REQUIRED ACTION - Copy out the listing below, switching "Спальни" to "Комнаты" and leaving every other line as it is. Omit the pictures.

+++ INPUT DATA

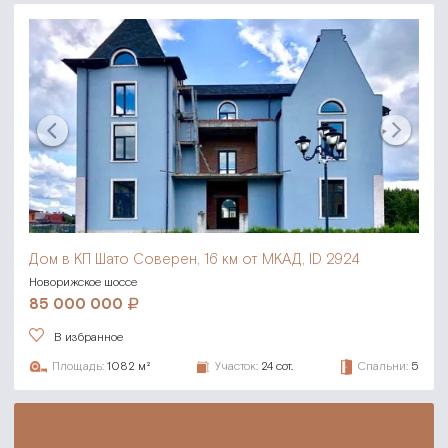
Дом в КП Шато Соверен,
16 км от МКАД, ID 2924
Новорижское шоссе
85 000 000
В избранное
Площадь:
1082 м²
Участок:
24 сот.
Спальни:
5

++++++

ANSWER BELOW -
Дом в КП Шато Соверен,
16 км от МКАД, ID 2924
Новорижское шоссе
85 000 000
В избранное
Площадь:
1082 м²
Участок:
24 сот.
Комнаты:
5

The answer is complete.